[Brief] Each line of the listing, apart from the pictures, is to be printed exactly.

[Entries provided]
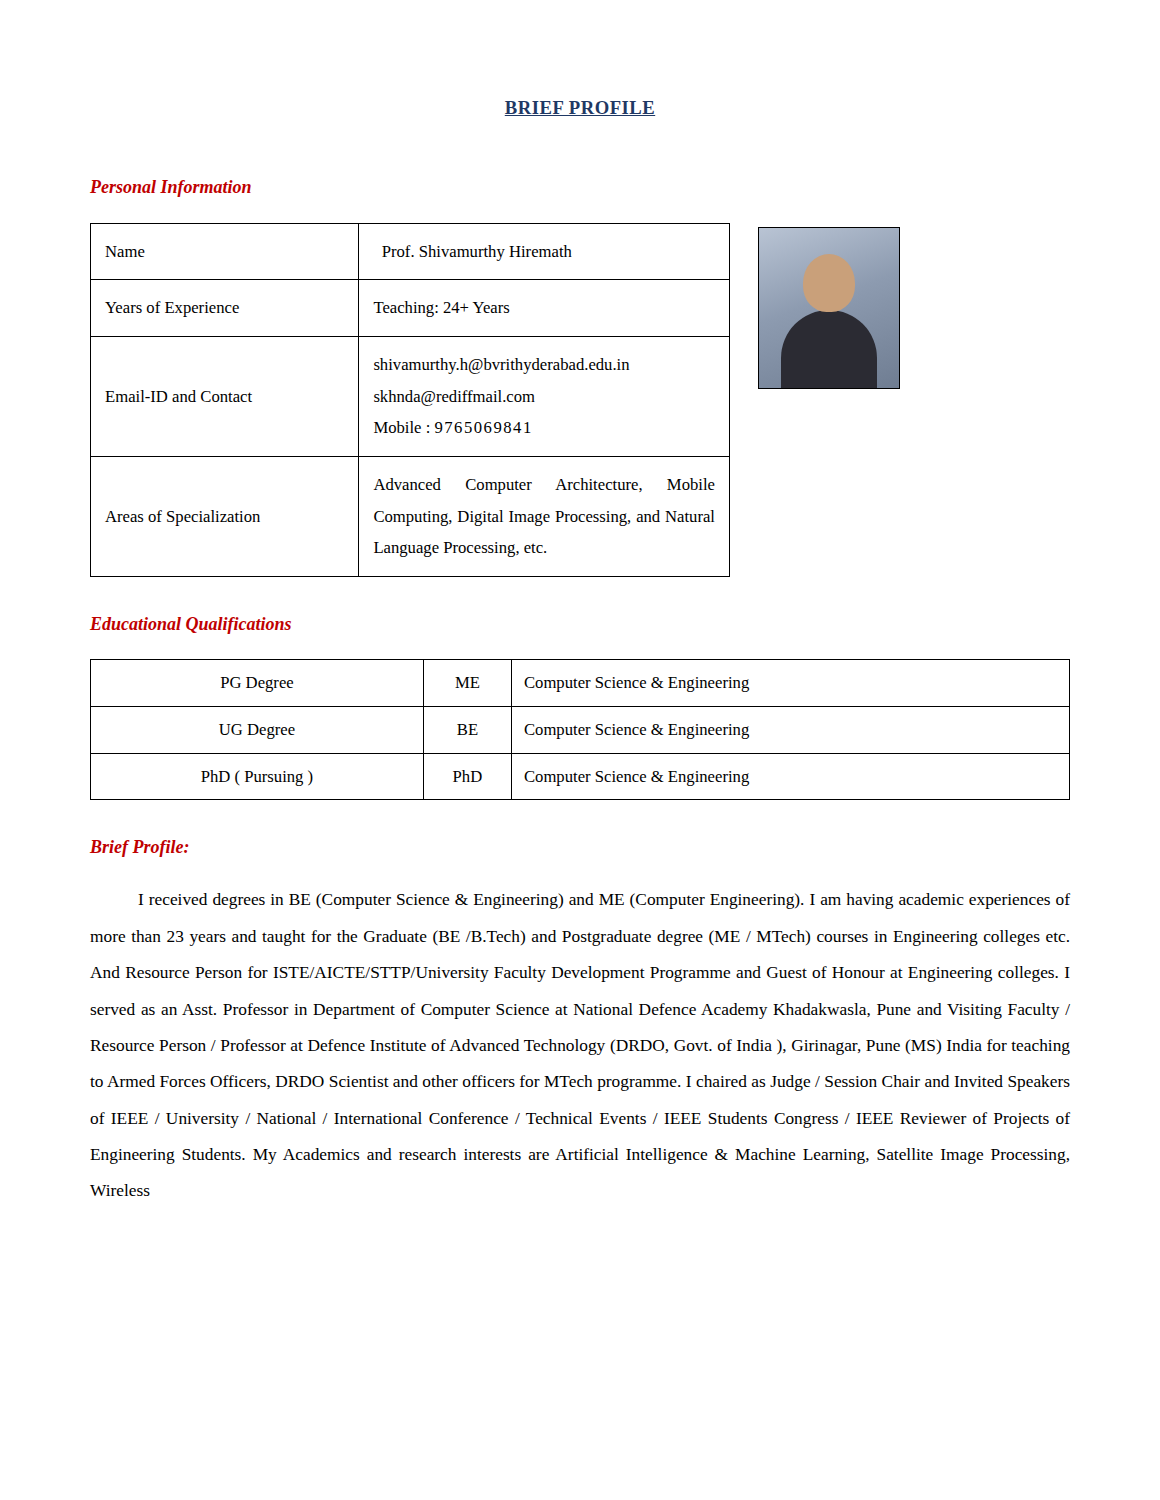BRIEF PROFILE
Personal Information
| Name | Prof. Shivamurthy Hiremath |
| Years of Experience | Teaching: 24+ Years |
| Email-ID and Contact | shivamurthy.h@bvrithyderabad.edu.in skhnda@rediffmail.com Mobile : 9765069841 |
| Areas of Specialization | Advanced Computer Architecture, Mobile Computing, Digital Image Processing, and Natural Language Processing, etc. |
Educational Qualifications
| PG Degree | ME | Computer Science & Engineering |
| UG Degree | BE | Computer Science & Engineering |
| PhD ( Pursuing ) | PhD | Computer Science & Engineering |
Brief Profile:
I received degrees in BE (Computer Science & Engineering) and ME (Computer Engineering). I am having academic experiences of more than 23 years and taught for the Graduate (BE /B.Tech) and Postgraduate degree (ME / MTech) courses in Engineering colleges etc. And Resource Person for ISTE/AICTE/STTP/University Faculty Development Programme and Guest of Honour at Engineering colleges. I served as an Asst. Professor in Department of Computer Science at National Defence Academy Khadakwasla, Pune and Visiting Faculty / Resource Person / Professor at Defence Institute of Advanced Technology (DRDO, Govt. of India ), Girinagar, Pune (MS) India for teaching to Armed Forces Officers, DRDO Scientist and other officers for MTech programme. I chaired as Judge / Session Chair and Invited Speakers of IEEE / University / National / International Conference / Technical Events / IEEE Students Congress / IEEE Reviewer of Projects of Engineering Students. My Academics and research interests are Artificial Intelligence & Machine Learning, Satellite Image Processing, Wireless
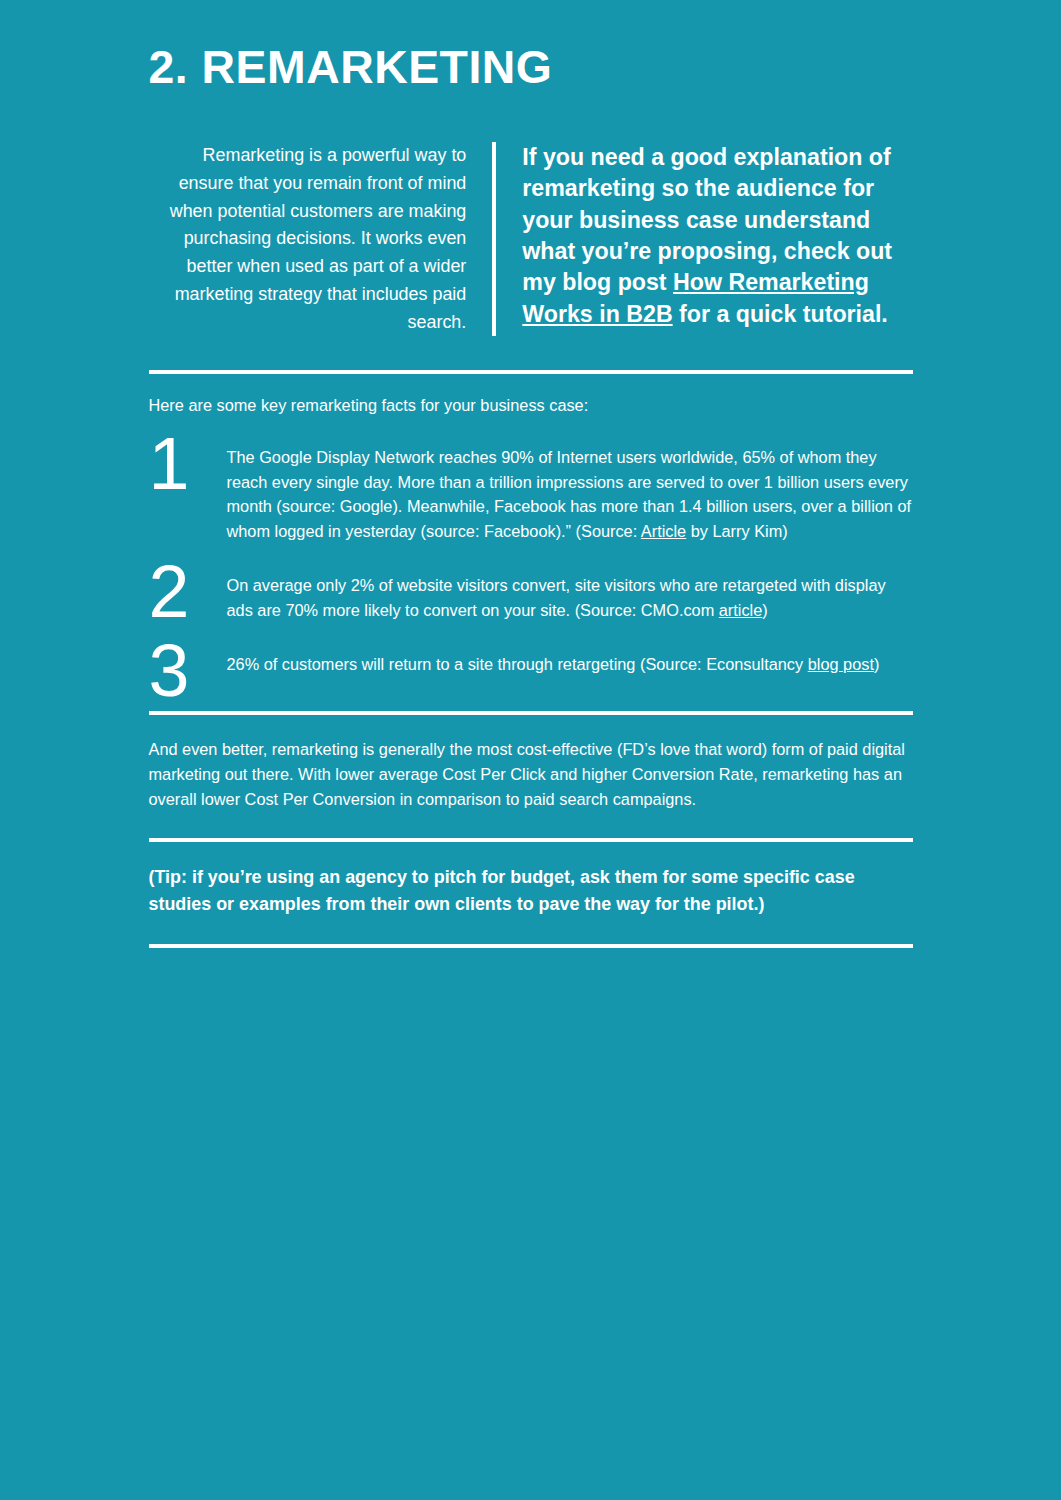2. REMARKETING
Remarketing is a powerful way to ensure that you remain front of mind when potential customers are making purchasing decisions. It works even better when used as part of a wider marketing strategy that includes paid search.
If you need a good explanation of remarketing so the audience for your business case understand what you’re proposing, check out my blog post How Remarketing Works in B2B for a quick tutorial.
Here are some key remarketing facts for your business case:
The Google Display Network reaches 90% of Internet users worldwide, 65% of whom they reach every single day. More than a trillion impressions are served to over 1 billion users every month (source: Google). Meanwhile, Facebook has more than 1.4 billion users, over a billion of whom logged in yesterday (source: Facebook).” (Source: Article by Larry Kim)
On average only 2% of website visitors convert, site visitors who are retargeted with display ads are 70% more likely to convert on your site. (Source: CMO.com article)
26% of customers will return to a site through retargeting (Source: Econsultancy blog post)
And even better, remarketing is generally the most cost-effective (FD’s love that word) form of paid digital marketing out there. With lower average Cost Per Click and higher Conversion Rate, remarketing has an overall lower Cost Per Conversion in comparison to paid search campaigns.
(Tip: if you’re using an agency to pitch for budget, ask them for some specific case studies or examples from their own clients to pave the way for the pilot.)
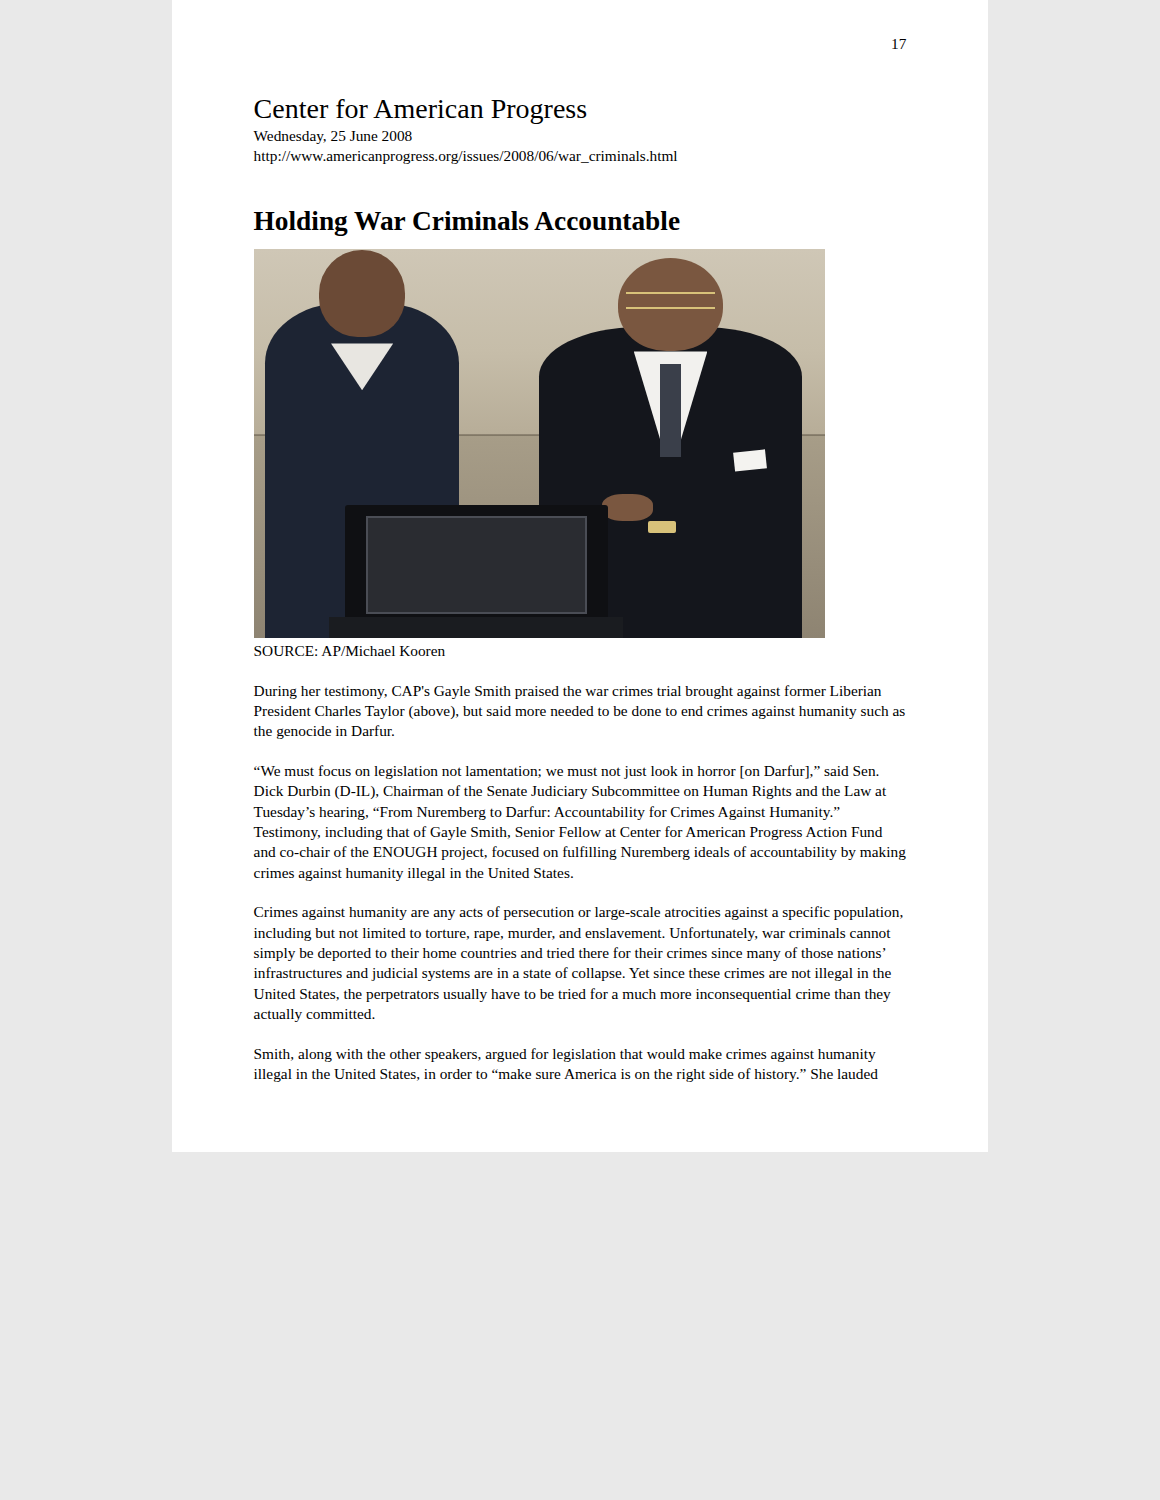17
Center for American Progress
Wednesday, 25 June 2008
http://www.americanprogress.org/issues/2008/06/war_criminals.html
Holding War Criminals Accountable
SOURCE: AP/Michael Kooren
During her testimony, CAP's Gayle Smith praised the war crimes trial brought against former Liberian President Charles Taylor (above), but said more needed to be done to end crimes against humanity such as the genocide in Darfur.
“We must focus on legislation not lamentation; we must not just look in horror [on Darfur],” said Sen. Dick Durbin (D-IL), Chairman of the Senate Judiciary Subcommittee on Human Rights and the Law at Tuesday’s hearing, “From Nuremberg to Darfur: Accountability for Crimes Against Humanity.” Testimony, including that of Gayle Smith, Senior Fellow at Center for American Progress Action Fund and co-chair of the ENOUGH project, focused on fulfilling Nuremberg ideals of accountability by making crimes against humanity illegal in the United States.
Crimes against humanity are any acts of persecution or large-scale atrocities against a specific population, including but not limited to torture, rape, murder, and enslavement. Unfortunately, war criminals cannot simply be deported to their home countries and tried there for their crimes since many of those nations’ infrastructures and judicial systems are in a state of collapse. Yet since these crimes are not illegal in the United States, the perpetrators usually have to be tried for a much more inconsequential crime than they actually committed.
Smith, along with the other speakers, argued for legislation that would make crimes against humanity illegal in the United States, in order to “make sure America is on the right side of history.” She lauded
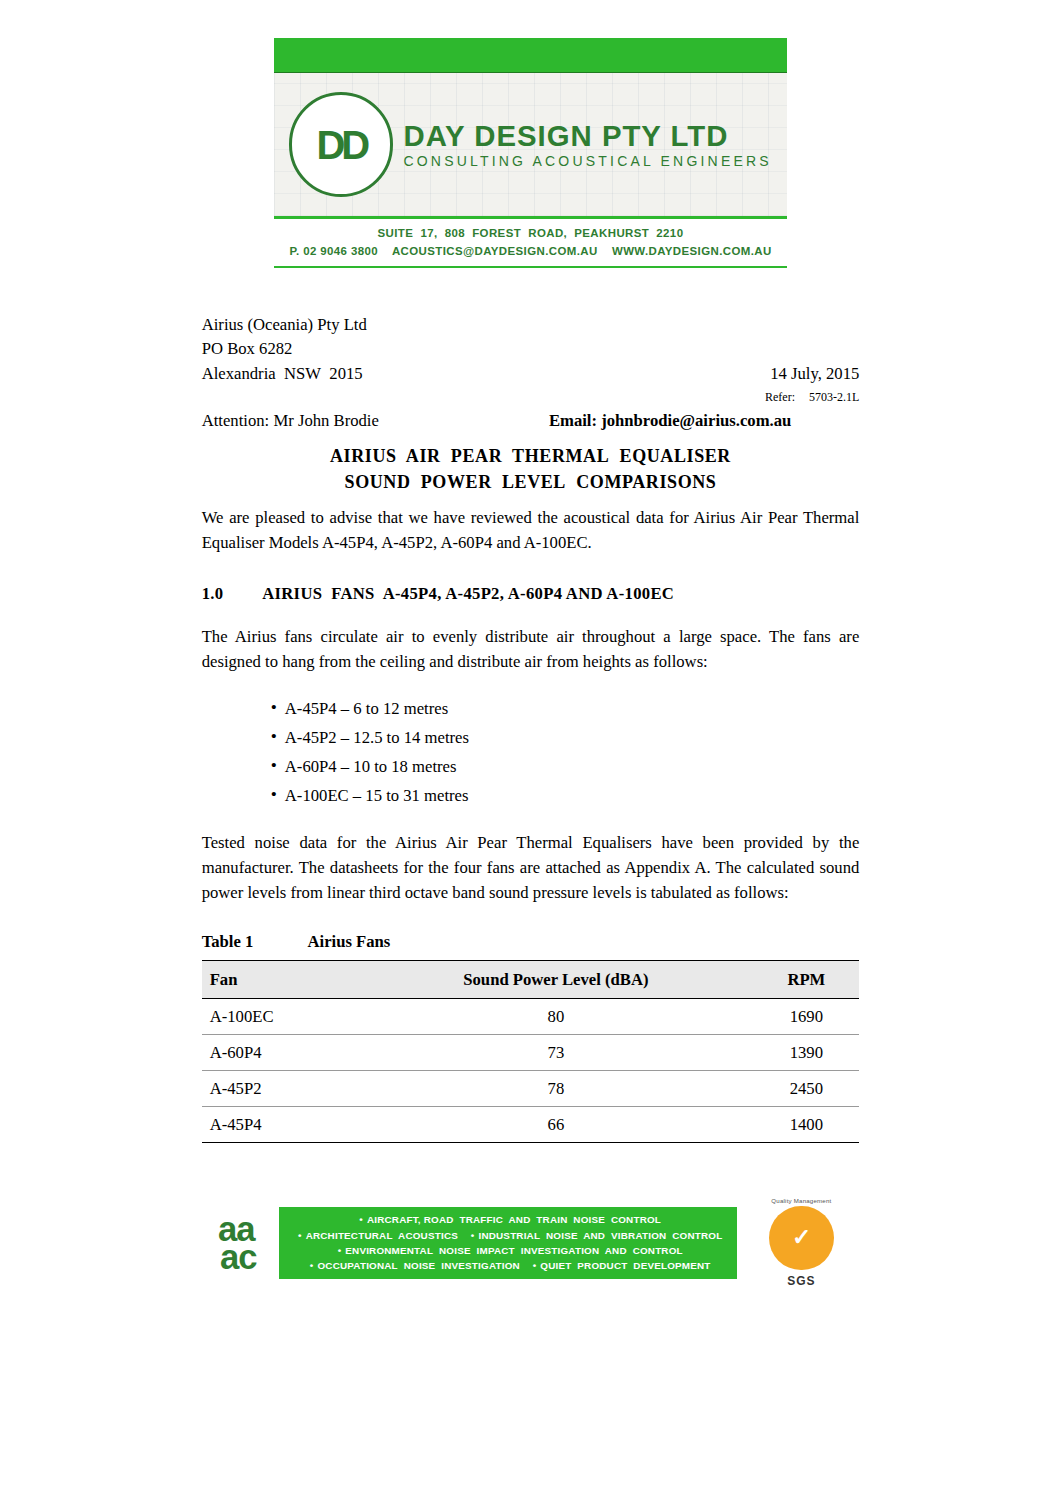DD
DAY DESIGN PTY LTD
CONSULTING ACOUSTICAL ENGINEERS
SUITE 17, 808 FOREST ROAD, PEAKHURST 2210
P. 02 9046 3800 ACOUSTICS@DAYDESIGN.COM.AU WWW.DAYDESIGN.COM.AU
Airius (Oceania) Pty Ltd
PO Box 6282
Alexandria NSW 2015
14 July, 2015
Refer: 5703-2.1L
Attention: Mr John Brodie
Email: johnbrodie@airius.com.au
AIRIUS AIR PEAR THERMAL EQUALISER SOUND POWER LEVEL COMPARISONS
We are pleased to advise that we have reviewed the acoustical data for Airius Air Pear Thermal Equaliser Models A-45P4, A-45P2, A-60P4 and A-100EC.
1.0 AIRIUS FANS A-45P4, A-45P2, A-60P4 AND A-100EC
The Airius fans circulate air to evenly distribute air throughout a large space. The fans are designed to hang from the ceiling and distribute air from heights as follows:
A-45P4 – 6 to 12 metres
A-45P2 – 12.5 to 14 metres
A-60P4 – 10 to 18 metres
A-100EC – 15 to 31 metres
Tested noise data for the Airius Air Pear Thermal Equalisers have been provided by the manufacturer. The datasheets for the four fans are attached as Appendix A. The calculated sound power levels from linear third octave band sound pressure levels is tabulated as follows:
Table 1 Airius Fans
| Fan | Sound Power Level (dBA) | RPM |
| --- | --- | --- |
| A-100EC | 80 | 1690 |
| A-60P4 | 73 | 1390 |
| A-45P2 | 78 | 2450 |
| A-45P4 | 66 | 1400 |
aa
ac
•AIRCRAFT, ROAD TRAFFIC AND TRAIN NOISE CONTROL
•ARCHITECTURAL ACOUSTICS •INDUSTRIAL NOISE AND VIBRATION CONTROL
•ENVIRONMENTAL NOISE IMPACT INVESTIGATION AND CONTROL
•OCCUPATIONAL NOISE INVESTIGATION •QUIET PRODUCT DEVELOPMENT
Quality Management
SGS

[Written reply]
BRIEF PROFILE
Personal Information
| Name | Prof. Shivamurthy Hiremath |
| Years of Experience | Teaching: 24+ Years |
| Email-ID and Contact | shivamurthy.h@bvrithyderabad.edu.in skhnda@rediffmail.com Mobile : 9765069841 |
| Areas of Specialization | Advanced Computer Architecture, Mobile Computing, Digital Image Processing, and Natural Language Processing, etc. |
Educational Qualifications
| PG Degree | ME | Computer Science & Engineering |
| UG Degree | BE | Computer Science & Engineering |
| PhD ( Pursuing ) | PhD | Computer Science & Engineering |
Brief Profile:
I received degrees in BE (Computer Science & Engineering) and ME (Computer Engineering). I am having academic experiences of more than 23 years and taught for the Graduate (BE /B.Tech) and Postgraduate degree (ME / MTech) courses in Engineering colleges etc. And Resource Person for ISTE/AICTE/STTP/University Faculty Development Programme and Guest of Honour at Engineering colleges. I served as an Asst. Professor in Department of Computer Science at National Defence Academy Khadakwasla, Pune and Visiting Faculty / Resource Person / Professor at Defence Institute of Advanced Technology (DRDO, Govt. of India ), Girinagar, Pune (MS) India for teaching to Armed Forces Officers, DRDO Scientist and other officers for MTech programme. I chaired as Judge / Session Chair and Invited Speakers of IEEE / University / National / International Conference / Technical Events / IEEE Students Congress / IEEE Reviewer of Projects of Engineering Students. My Academics and research interests are Artificial Intelligence & Machine Learning, Satellite Image Processing, Wireless
2. REMARKETING
Remarketing is a powerful way to ensure that you remain front of mind when potential customers are making purchasing decisions. It works even better when used as part of a wider marketing strategy that includes paid search.
If you need a good explanation of remarketing so the audience for your business case understand what you’re proposing, check out my blog post How Remarketing Works in B2B for a quick tutorial.
Here are some key remarketing facts for your business case:
The Google Display Network reaches 90% of Internet users worldwide, 65% of whom they reach every single day. More than a trillion impressions are served to over 1 billion users every month (source: Google). Meanwhile, Facebook has more than 1.4 billion users, over a billion of whom logged in yesterday (source: Facebook).” (Source: Article by Larry Kim)
On average only 2% of website visitors convert, site visitors who are retargeted with display ads are 70% more likely to convert on your site. (Source: CMO.com article)
26% of customers will return to a site through retargeting (Source: Econsultancy blog post)
And even better, remarketing is generally the most cost-effective (FD’s love that word) form of paid digital marketing out there. With lower average Cost Per Click and higher Conversion Rate, remarketing has an overall lower Cost Per Conversion in comparison to paid search campaigns.
(Tip: if you’re using an agency to pitch for budget, ask them for some specific case studies or examples from their own clients to pave the way for the pilot.)
17
Center for American Progress
Wednesday, 25 June 2008
http://www.americanprogress.org/issues/2008/06/war_criminals.html
Holding War Criminals Accountable
SOURCE: AP/Michael Kooren
During her testimony, CAP's Gayle Smith praised the war crimes trial brought against former Liberian President Charles Taylor (above), but said more needed to be done to end crimes against humanity such as the genocide in Darfur.
“We must focus on legislation not lamentation; we must not just look in horror [on Darfur],” said Sen. Dick Durbin (D-IL), Chairman of the Senate Judiciary Subcommittee on Human Rights and the Law at Tuesday’s hearing, “From Nuremberg to Darfur: Accountability for Crimes Against Humanity.” Testimony, including that of Gayle Smith, Senior Fellow at Center for American Progress Action Fund and co-chair of the ENOUGH project, focused on fulfilling Nuremberg ideals of accountability by making crimes against humanity illegal in the United States.
Crimes against humanity are any acts of persecution or large-scale atrocities against a specific population, including but not limited to torture, rape, murder, and enslavement. Unfortunately, war criminals cannot simply be deported to their home countries and tried there for their crimes since many of those nations’ infrastructures and judicial systems are in a state of collapse. Yet since these crimes are not illegal in the United States, the perpetrators usually have to be tried for a much more inconsequential crime than they actually committed.
Smith, along with the other speakers, argued for legislation that would make crimes against humanity illegal in the United States, in order to “make sure America is on the right side of history.” She lauded
DD
DAY DESIGN PTY LTD
CONSULTING ACOUSTICAL ENGINEERS
SUITE 17, 808 FOREST ROAD, PEAKHURST 2210
P. 02 9046 3800 ACOUSTICS@DAYDESIGN.COM.AU WWW.DAYDESIGN.COM.AU
Airius (Oceania) Pty Ltd
PO Box 6282
Alexandria NSW 2015
14 July, 2015
Refer: 5703-2.1L
Attention: Mr John Brodie
Email: johnbrodie@airius.com.au
AIRIUS AIR PEAR THERMAL EQUALISER SOUND POWER LEVEL COMPARISONS
We are pleased to advise that we have reviewed the acoustical data for Airius Air Pear Thermal Equaliser Models A-45P4, A-45P2, A-60P4 and A-100EC.
1.0 AIRIUS FANS A-45P4, A-45P2, A-60P4 AND A-100EC
The Airius fans circulate air to evenly distribute air throughout a large space. The fans are designed to hang from the ceiling and distribute air from heights as follows:
A-45P4 – 6 to 12 metres
A-45P2 – 12.5 to 14 metres
A-60P4 – 10 to 18 metres
A-100EC – 15 to 31 metres
Tested noise data for the Airius Air Pear Thermal Equalisers have been provided by the manufacturer. The datasheets for the four fans are attached as Appendix A. The calculated sound power levels from linear third octave band sound pressure levels is tabulated as follows:
Table 1 Airius Fans
| Fan | Sound Power Level (dBA) | RPM |
| --- | --- | --- |
| A-100EC | 80 | 1690 |
| A-60P4 | 73 | 1390 |
| A-45P2 | 78 | 2450 |
| A-45P4 | 66 | 1400 |
aa
ac
•AIRCRAFT, ROAD TRAFFIC AND TRAIN NOISE CONTROL
•ARCHITECTURAL ACOUSTICS •INDUSTRIAL NOISE AND VIBRATION CONTROL
•ENVIRONMENTAL NOISE IMPACT INVESTIGATION AND CONTROL
•OCCUPATIONAL NOISE INVESTIGATION •QUIET PRODUCT DEVELOPMENT
Quality Management
SGS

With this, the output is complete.